**Assigned task 1:**
Answer these questions from the podcasting article.
(a) When did the process start over after ModCloth released a tank top version?
(b) Where is We Brunch recorded?
(c) What did Kat O'Leary recently wear for recording?
**Assigned task 2:** Repeat word for word the lines of the listing, starting with its first line and going on through the line with "Your World Live", both included.

**Extract provided:**
No, but really. And then ModCloth released a tank top version and, in early March 2018, the process started all over. The good-natured dragging is because ModCloth’s blousy delineation is in direct opposition to a major perk of podcasting: freedom from dress code. The practice of defining women’s worth in the workplace by their appearance is largely absent in podcasting; a woman can be heard and not seen instead, freed from the Saw-like traps placed on the acceptable feminine. But if society isn’t watching, what are women wearing to podcast?
I have personal experience with this as the only core female podcaster on the roleplaying series The Film Reroll, where I escape my “sweet Midwesterner” appearance to become a spicy ball of destruction — some people tune in just to hear what I managed to destroy that week. But while I agree it’s a bit dogmatic to prescribe that every gal grab a mic and a Soundcloud account to find herself, those I spoke to shared some delightful insights.
Janelle Bentley, who helms We Brunch, a monthly podcast recorded at local brunch spots, where she and her guests chat and rate the food, spoke commandingly about owning her podcast instead of it owning her. “I usually dress nicely, so not that much [is] different. I don’t wear makeup and power suits, but I have to make it interesting for the listener.” When a necklace or bangle jangles, she leaves the sound in, along with the clink of table service, as a back-up track for the most important element. “I must rely on my voice... my voice is what shines over everything else.”
Kat O’Leary, co-host of Business Christmas, with her fellow MBA Nicole Lindenbaum, agrees. She also acknowledges frustrating “feminine” vocal issues, such as vocal fry and squeaky pitch, that lower perception of authority not only on a podcast, but also in business, where women must present themselves a certain way to stay competitive. Their pod digs into the “businesswoman goes to a small town to rediscover her love of Christmas” trope found in Hallmark-style movies and shows; the topic is a fun departure from meetings and management, and a platform to drag moments a film gets wrong. “We both love Converse sneakers,” they explain of their critiques of the films invariably plucky heroines. “It’s just that if you’re going to cover the royal family, at least have a minimum of decorum; throw some flats in your bag!” But that’s not to say they wear business attire for their own show. Kat recently wore Christmas fleece pajamas for recording: “On one hand I’m being very casual, on the other hand I’m being very on theme.”

**Data section:**
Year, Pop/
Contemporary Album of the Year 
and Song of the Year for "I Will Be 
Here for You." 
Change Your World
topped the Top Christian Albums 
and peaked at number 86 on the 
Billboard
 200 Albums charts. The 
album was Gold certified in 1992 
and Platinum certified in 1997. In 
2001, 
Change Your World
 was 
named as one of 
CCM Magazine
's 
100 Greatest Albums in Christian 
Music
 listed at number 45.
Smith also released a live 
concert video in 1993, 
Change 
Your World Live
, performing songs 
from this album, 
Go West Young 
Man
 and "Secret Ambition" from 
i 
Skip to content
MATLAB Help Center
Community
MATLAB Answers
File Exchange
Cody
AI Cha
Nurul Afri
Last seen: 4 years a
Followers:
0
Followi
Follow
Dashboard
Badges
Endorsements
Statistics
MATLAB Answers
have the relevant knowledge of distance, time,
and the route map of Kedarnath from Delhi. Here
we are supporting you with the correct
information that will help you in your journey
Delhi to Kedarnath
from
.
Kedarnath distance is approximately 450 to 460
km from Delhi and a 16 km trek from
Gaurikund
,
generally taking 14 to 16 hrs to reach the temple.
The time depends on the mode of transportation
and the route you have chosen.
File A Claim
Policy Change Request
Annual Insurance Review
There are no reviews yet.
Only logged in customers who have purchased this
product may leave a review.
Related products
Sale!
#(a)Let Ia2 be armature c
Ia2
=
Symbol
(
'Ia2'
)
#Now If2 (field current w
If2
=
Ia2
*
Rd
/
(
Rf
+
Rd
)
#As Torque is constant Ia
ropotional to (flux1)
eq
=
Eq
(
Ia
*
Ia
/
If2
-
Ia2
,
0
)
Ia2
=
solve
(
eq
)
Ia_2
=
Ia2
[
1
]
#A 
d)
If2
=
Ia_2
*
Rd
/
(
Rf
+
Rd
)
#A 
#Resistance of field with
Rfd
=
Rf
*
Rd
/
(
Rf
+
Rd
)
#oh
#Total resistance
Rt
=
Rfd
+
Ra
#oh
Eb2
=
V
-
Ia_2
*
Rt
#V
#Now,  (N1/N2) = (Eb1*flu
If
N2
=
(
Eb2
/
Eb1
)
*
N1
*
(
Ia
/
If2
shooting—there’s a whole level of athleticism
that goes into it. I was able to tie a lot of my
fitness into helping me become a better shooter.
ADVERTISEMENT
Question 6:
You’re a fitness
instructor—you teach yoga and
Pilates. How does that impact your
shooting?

**Reply 1:**
(a) In early March 2018.
(b) At local brunch spots.
(c) Christmas fleece pajamas.

**Reply 2:**
Year, Pop/
Contemporary Album of the Year 
and Song of the Year for "I Will Be 
Here for You." 
Change Your World
topped the Top Christian Albums 
and peaked at number 86 on the 
Billboard
 200 Albums charts. The 
album was Gold certified in 1992 
and Platinum certified in 1997. In 
2001, 
Change Your World
 was 
named as one of 
CCM Magazine
's 
100 Greatest Albums in Christian 
Music
 listed at number 45.
Smith also released a live 
concert video in 1993, 
Change 
Your World Live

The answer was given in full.